The struggle for effective cooperation in drug enforcement is exemplified by Honduras, where organized crime has significantly infiltrated political and economic structures, making it a prime transit point for drug trafficking. Cocaine production is also on the rise in this region.

In 2008, then-President Manuel Zelaya came under scrutiny due to allegations of ties to drug cartels. The extent of U.S. involvement in Zelaya’s military ousting in 2009 remains uncertain, but allegations of organized crime connections among the coup’s orchestrators have surfaced. Notably, the son of Zelaya’s successor was arrested and sentenced for drug trafficking offenses.

Juan Orlando Hernández, who succeeded Lobo Sosa, was initially viewed as a valuable ally in the war on drugs, particularly after he began extraditing drug lords to the U.S. However, following the arrest of his brother on drug charges, evidence emerged implicating Hernández himself as a leader of drug trafficking operations.

Consequently, the Biden administration backed Xiomara Castro in the 2021 elections, with Castro pledging to extradite Hernández. In early 2022, he was extradited and subsequently sentenced to 45 years in prison. However, the partnership with Castro’s government quickly soured due to allegations against her family related to Venezuelan drug gangs.

In mid-2024, new evidence surfaced implicating Zelaya’s brother in a drug cartel scandal, prompting Castro to threaten to terminate the extradition treaty with the U.S. But under pressure from the Trump administration, she retracted this threat, indicating the precarious nature of U.S.-Central American relations.

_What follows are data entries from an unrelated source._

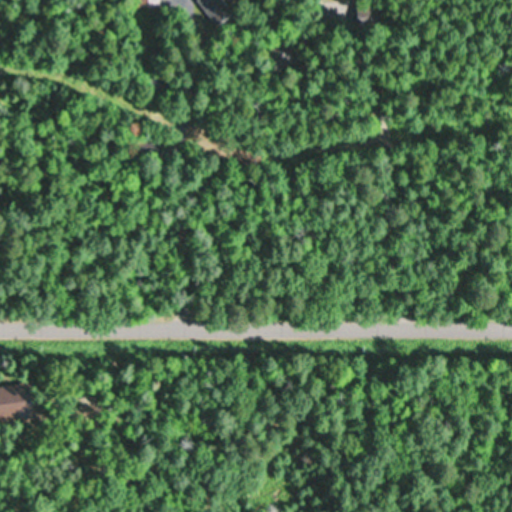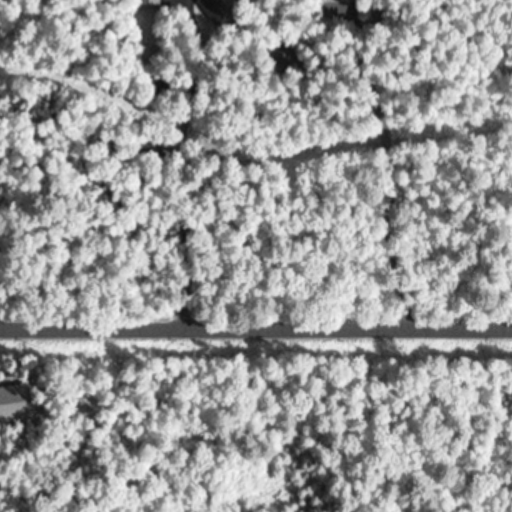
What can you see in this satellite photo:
building: (148, 3)
building: (279, 56)
building: (159, 83)
road: (249, 139)
road: (314, 157)
road: (256, 315)
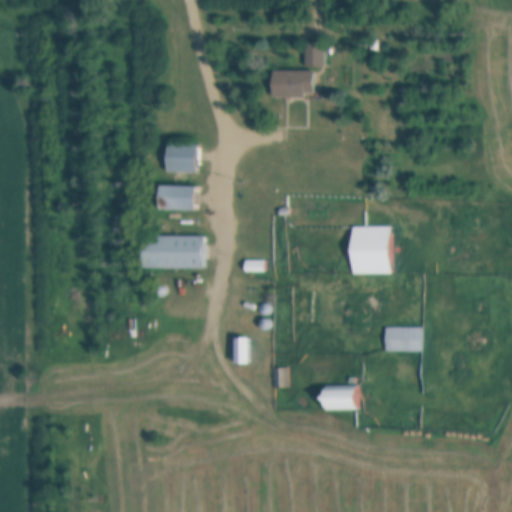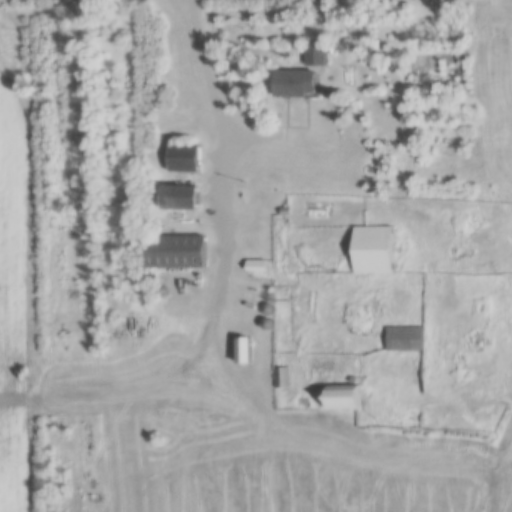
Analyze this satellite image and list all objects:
building: (315, 55)
building: (293, 84)
building: (180, 159)
building: (175, 198)
road: (230, 239)
building: (172, 252)
building: (372, 263)
building: (403, 340)
building: (240, 351)
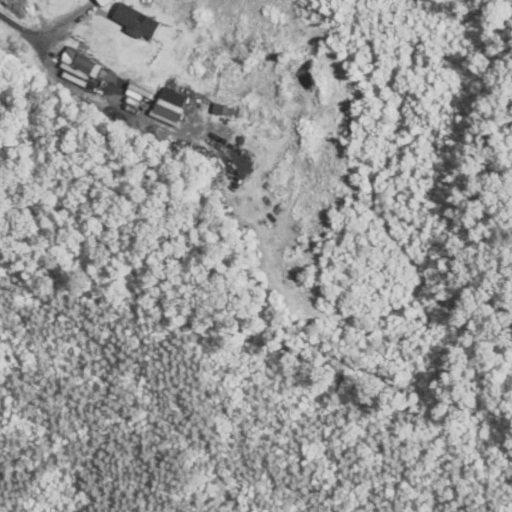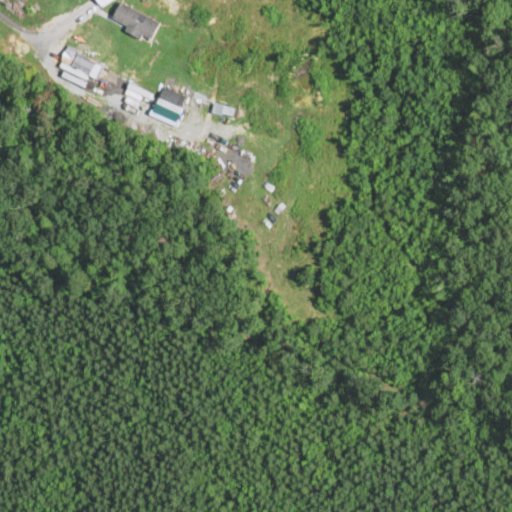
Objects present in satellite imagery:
building: (103, 1)
building: (136, 22)
road: (19, 25)
building: (77, 63)
building: (171, 101)
building: (222, 110)
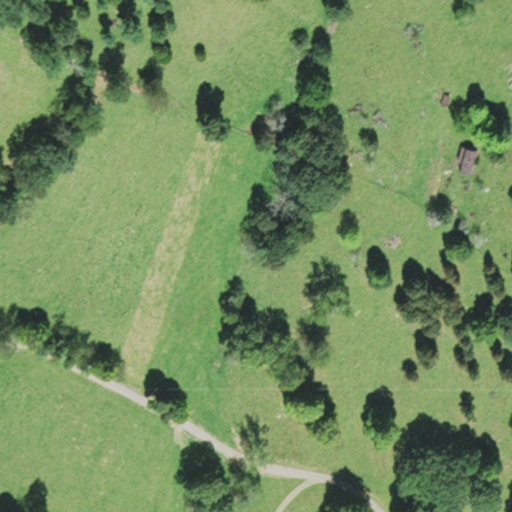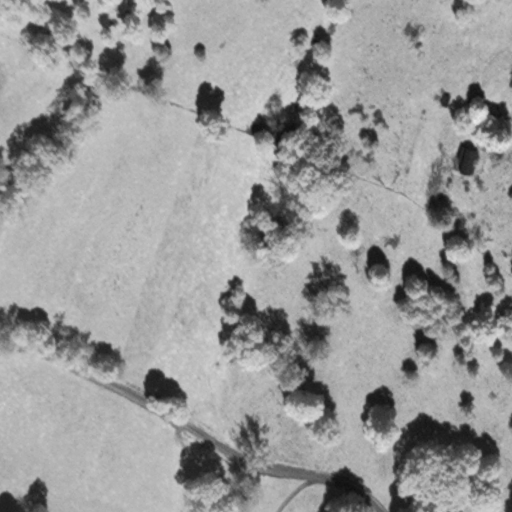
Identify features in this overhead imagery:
building: (469, 159)
building: (466, 160)
road: (191, 427)
road: (294, 490)
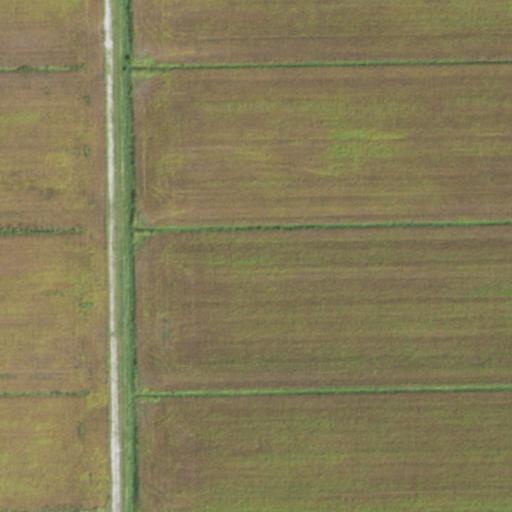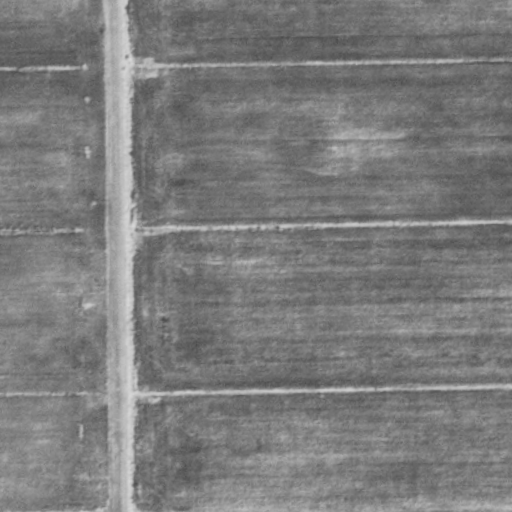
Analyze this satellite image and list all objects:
crop: (323, 255)
crop: (54, 258)
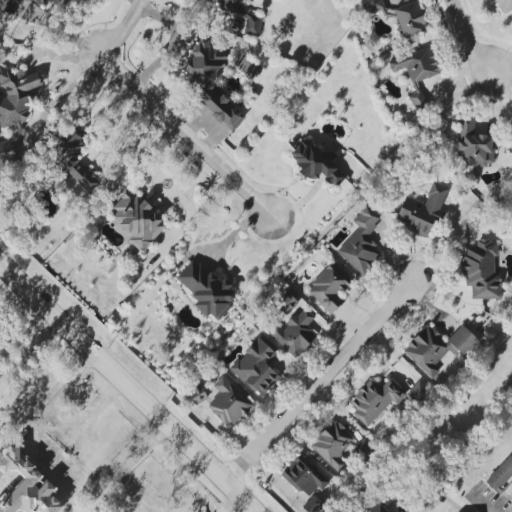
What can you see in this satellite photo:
building: (26, 1)
building: (230, 5)
building: (503, 5)
building: (371, 6)
building: (409, 19)
building: (252, 25)
road: (466, 38)
road: (171, 41)
road: (501, 60)
building: (415, 65)
building: (209, 81)
building: (16, 98)
building: (417, 100)
road: (160, 110)
building: (473, 145)
building: (6, 152)
building: (71, 163)
building: (314, 163)
building: (422, 210)
building: (137, 221)
building: (360, 243)
building: (480, 271)
building: (328, 288)
building: (205, 290)
building: (292, 327)
building: (436, 348)
road: (28, 350)
building: (255, 367)
road: (316, 385)
road: (125, 391)
building: (417, 392)
building: (195, 396)
building: (372, 401)
building: (228, 402)
building: (0, 430)
building: (333, 445)
building: (500, 475)
building: (303, 477)
building: (24, 486)
building: (511, 497)
road: (228, 505)
building: (311, 505)
building: (375, 508)
road: (441, 510)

Similar to Honduras and Guatemala, the Mara Salvatrucha (MS-13) operates in El Salvador, where it has historically terrorized communities. In response, President Nayib Bukele declared war on the gang in 2019, extending a state of emergency that has led to widespread arrests and accusations of human rights abuses.

Reports from investigative outlets have surfaced, suggesting that Bukele’s government may have engaged in secret negotiations with MS-13 leaders, raising suspicions about their protection from U.S. legal actions. This has led to sanctions against Bukele’s administration by the Biden administration, further complicating relations between El Salvador and the U.S.

With the shift in political dynamics following Trump’s election, Bukele’s position has somewhat improved. The self-identified Trump supporter even extended an invitation to American Secretary of State Marco Rubio, signaling his willingness to align with U.S. interests amidst the ongoing challenges posed by organized crime.